Begleitend wurde die genetische Differenzierung (Methode: RAPD/PCR) der vier in Brandenburg indigenen Wildrosenarten Rosa canina, Rosa inodora, Rosa sherardii und Rosa subcollina geprüft, um daraus Empfehlungen für die Einteilung von Herkunftsgebieten abzuleiten. Die Auswertung der genetischen Untersuchungen erfolgte in Form von Clusterdiagrammen, die Ähnlichkeitsmaße und die Clusteranalysen wurden mit dem Programm NTSYSpc durchgeführt. Weitere Kriterien für die Abgrenzung von Herkunftsgebieten waren Indigenat und Verbreitung der Sippen sowie deren Gefährdung.

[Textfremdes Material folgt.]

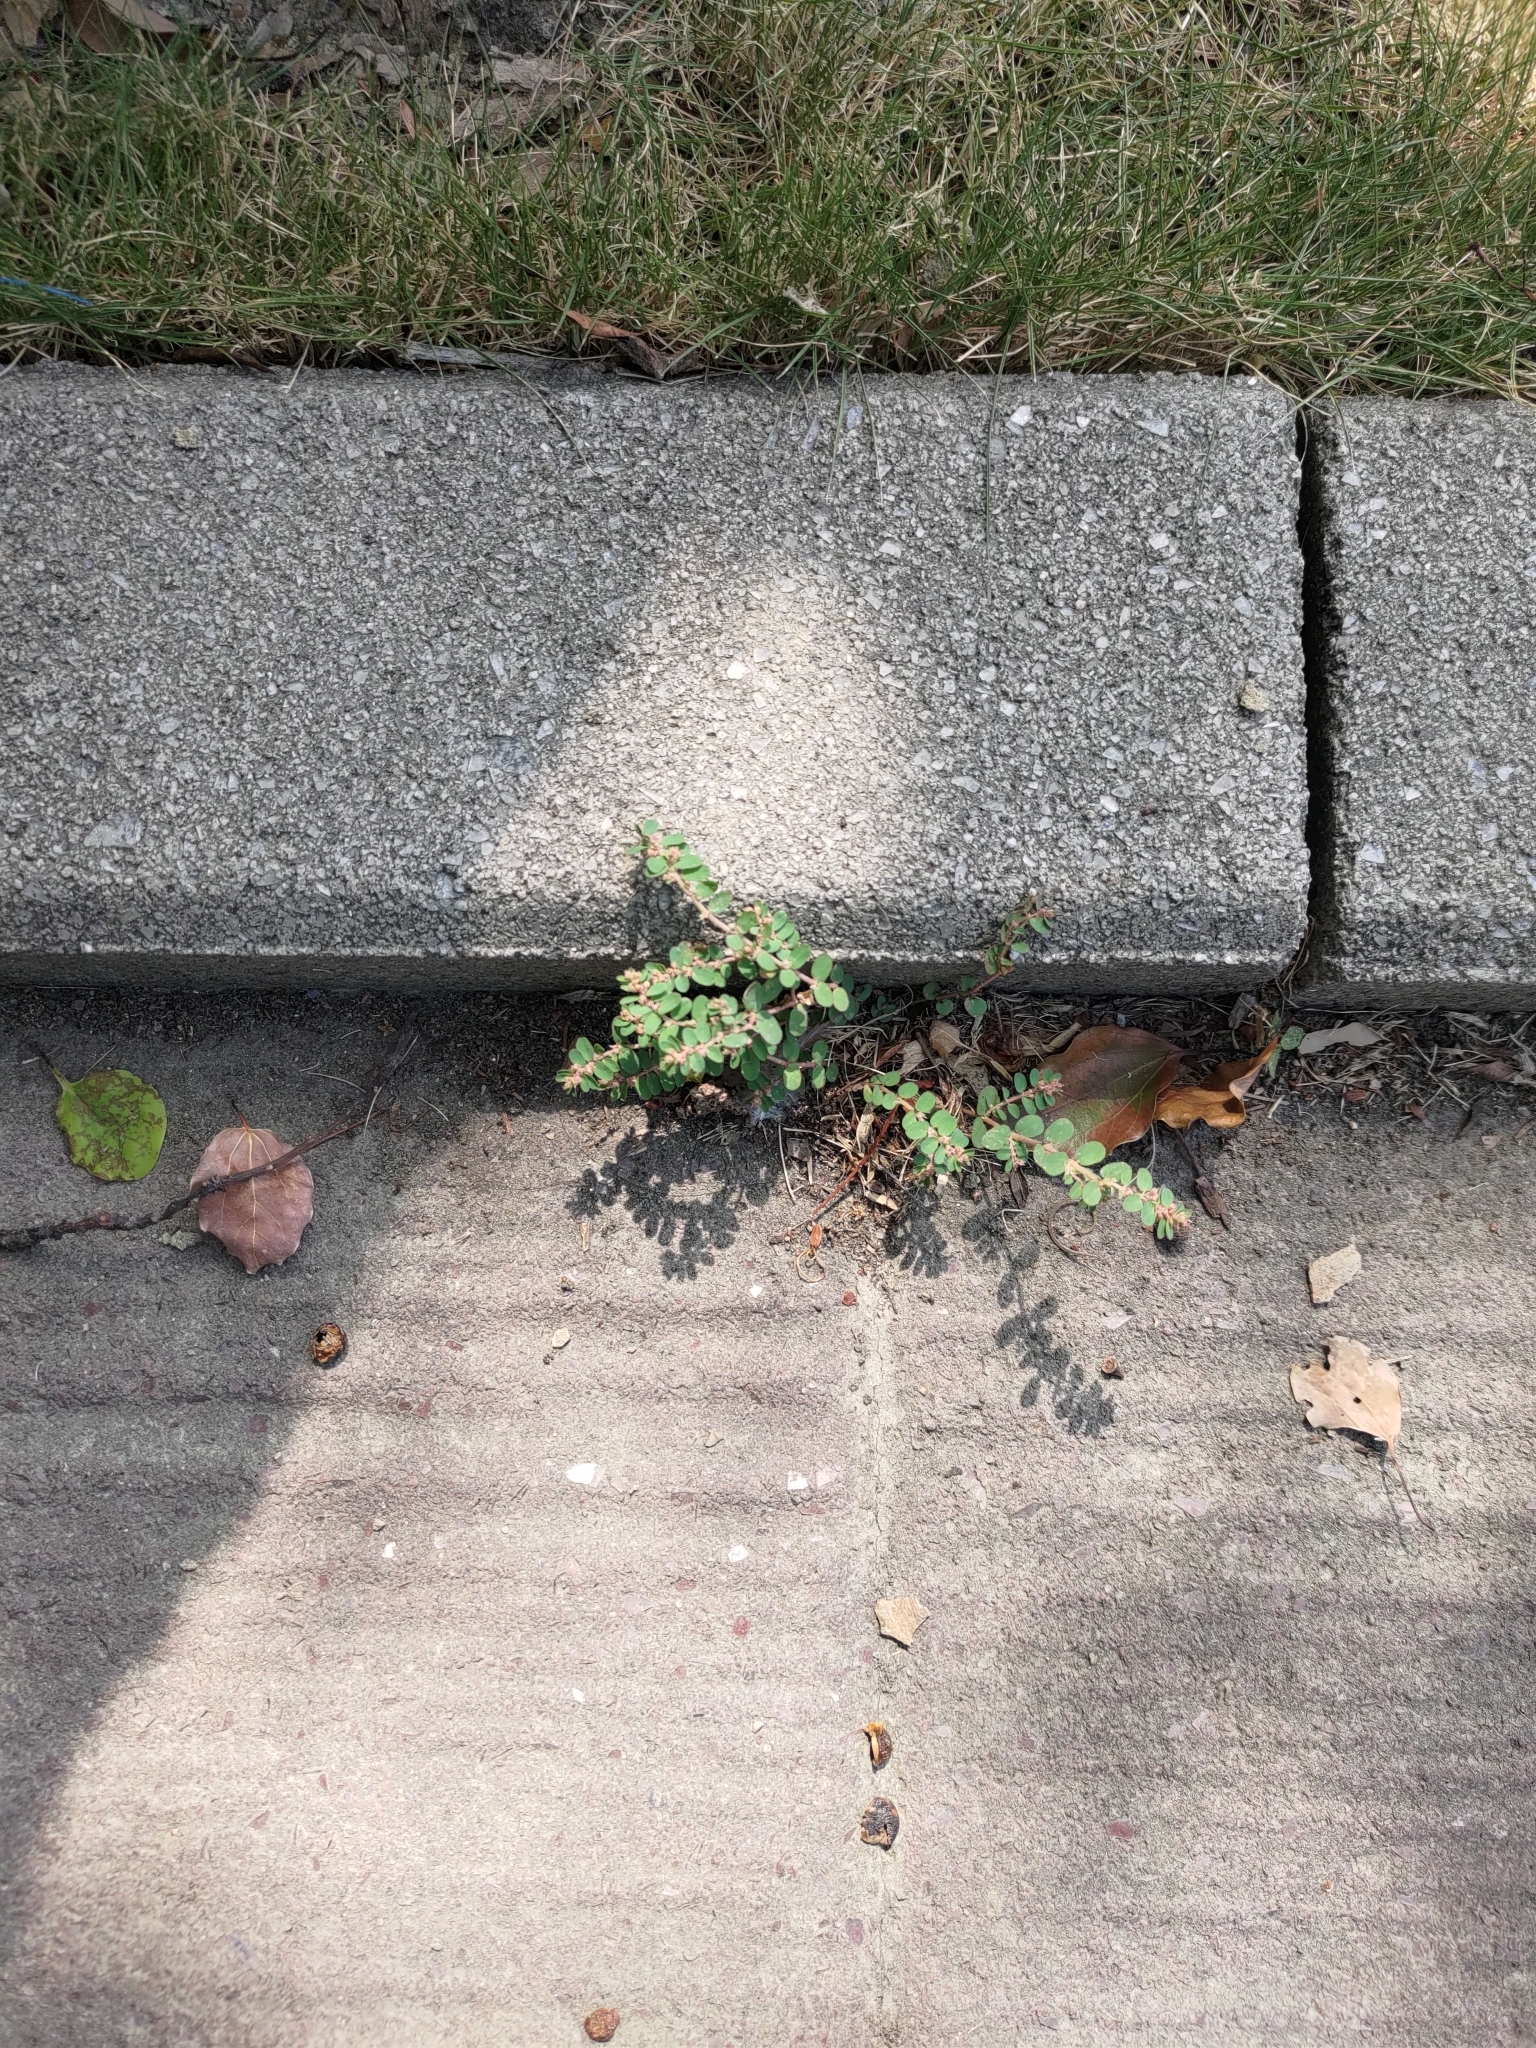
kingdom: Plantae
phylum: Tracheophyta
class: Magnoliopsida
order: Malpighiales
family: Euphorbiaceae
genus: Euphorbia
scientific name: Euphorbia thymifolia
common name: Gulf sandmat
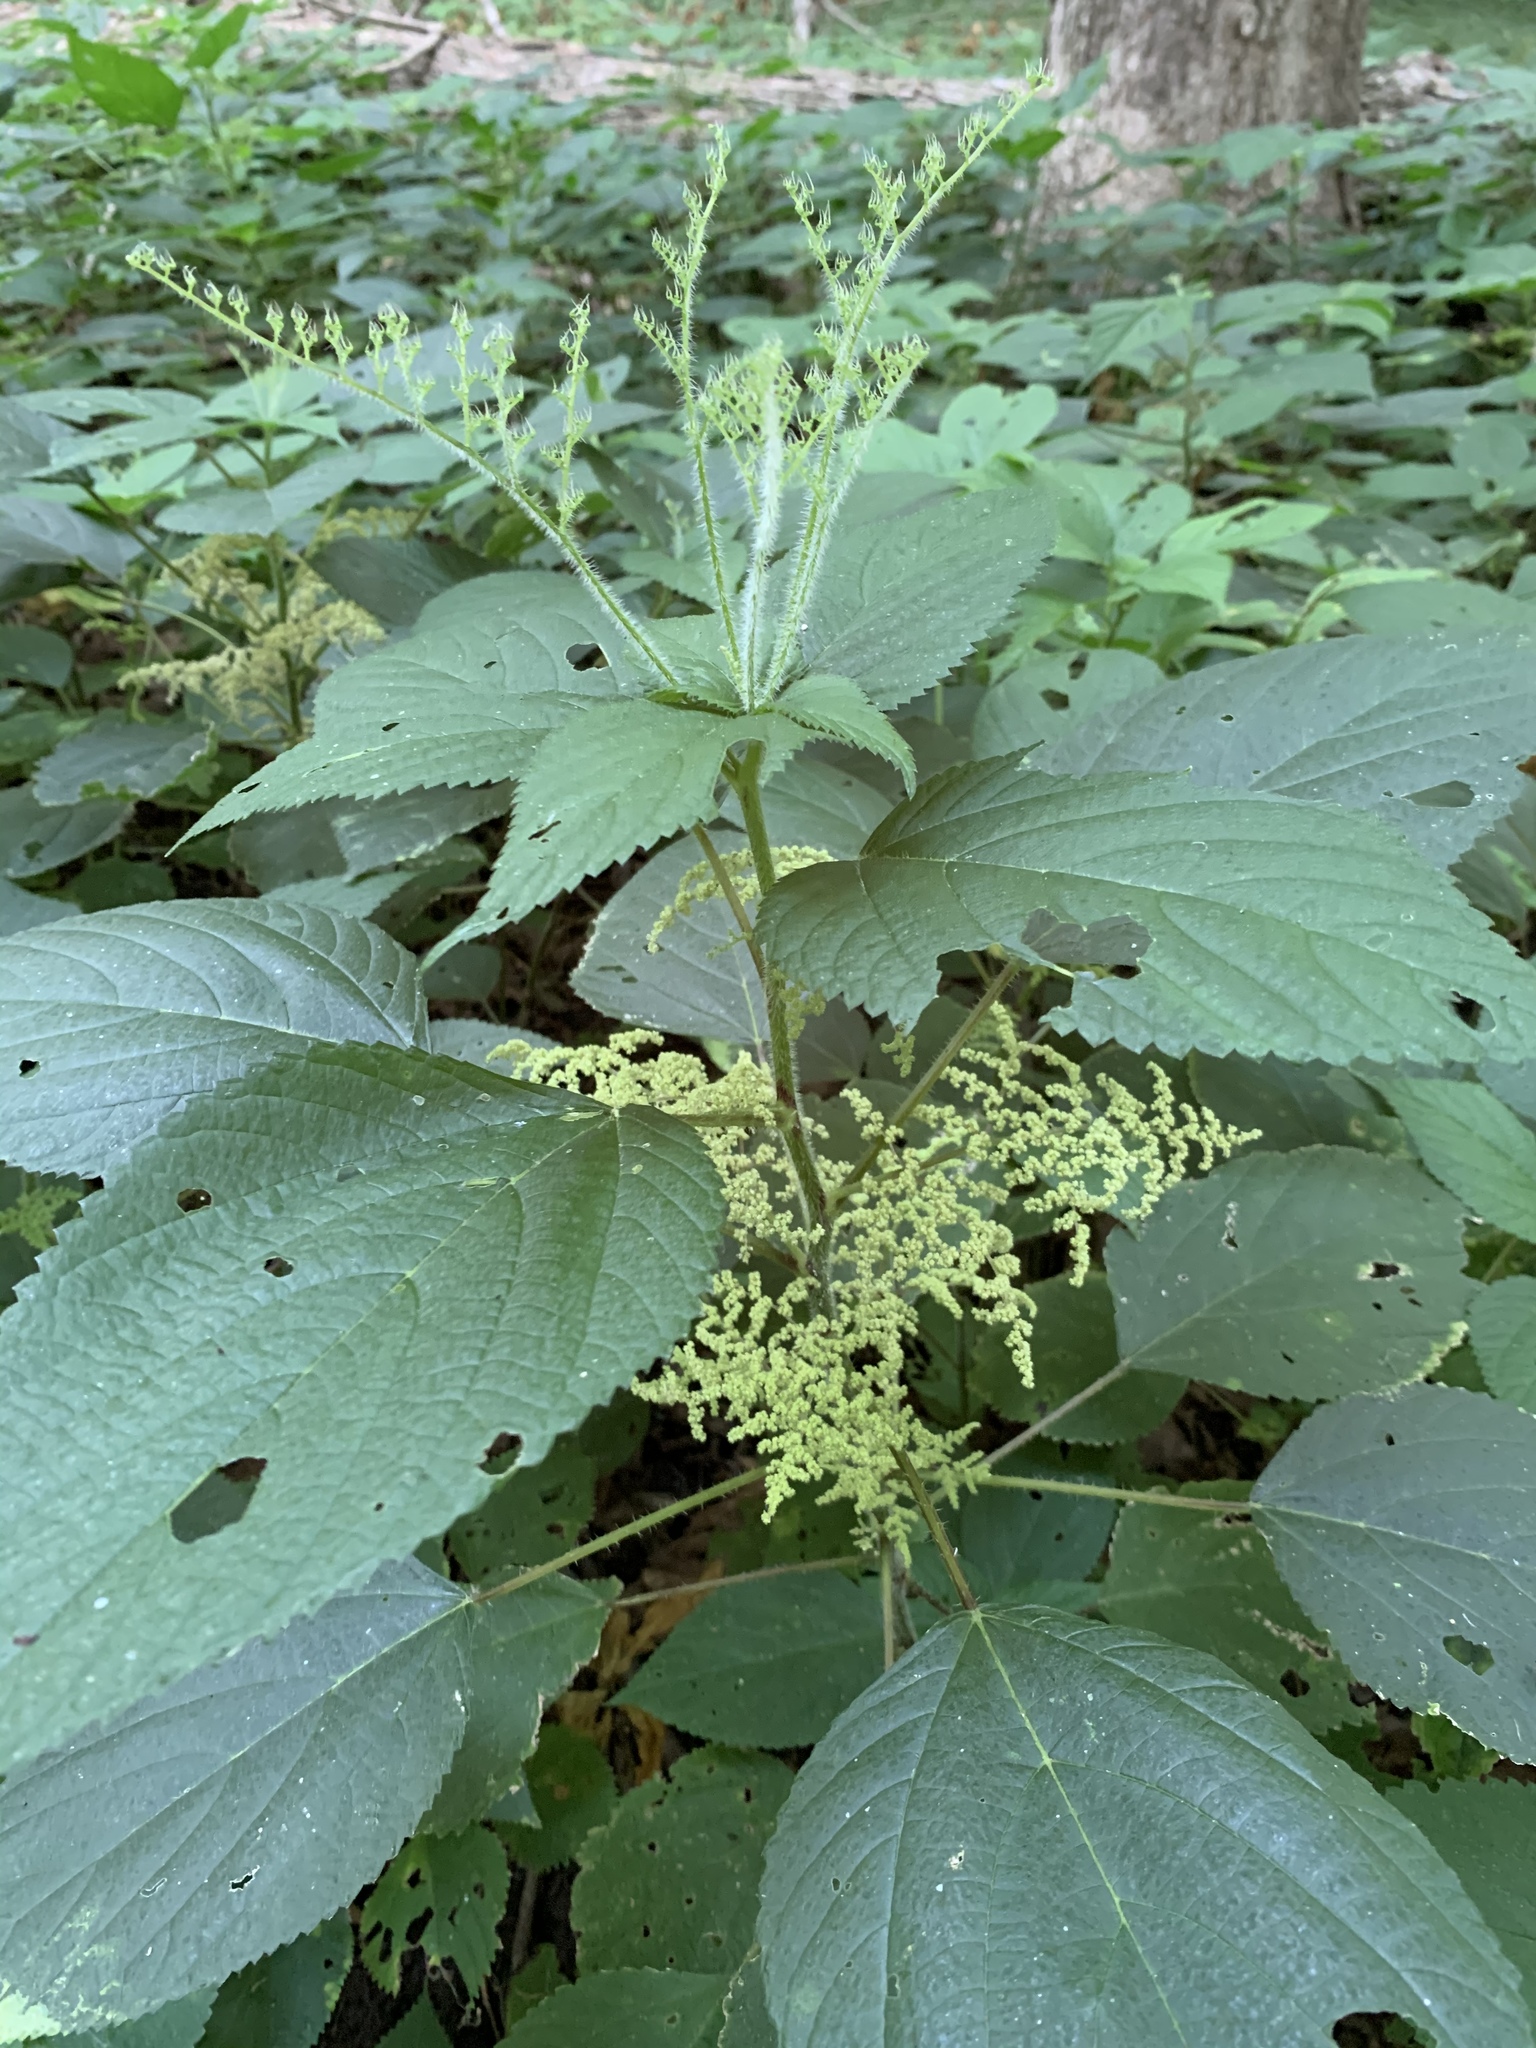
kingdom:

Gleichzeitig erfolgt die Saatguternte, An- und Aufzucht gebietsheimischer Gehölze durch die Projektpartner und der Aufbau von Netzwerken zwischen Produzenten und Abnehmern.
Um die langfristige Existenz des Vorhabens auf privatwirtschaftlicher Ebene zu gewährleisten, wurde ein Zertifizierungskonzept erarbeitet. Dieses fand Eingang in das pro agro Qualitätsprogramm für gebietsheimische Gehölze. Es steht allen Baumschule Deutschlands und der EU offen.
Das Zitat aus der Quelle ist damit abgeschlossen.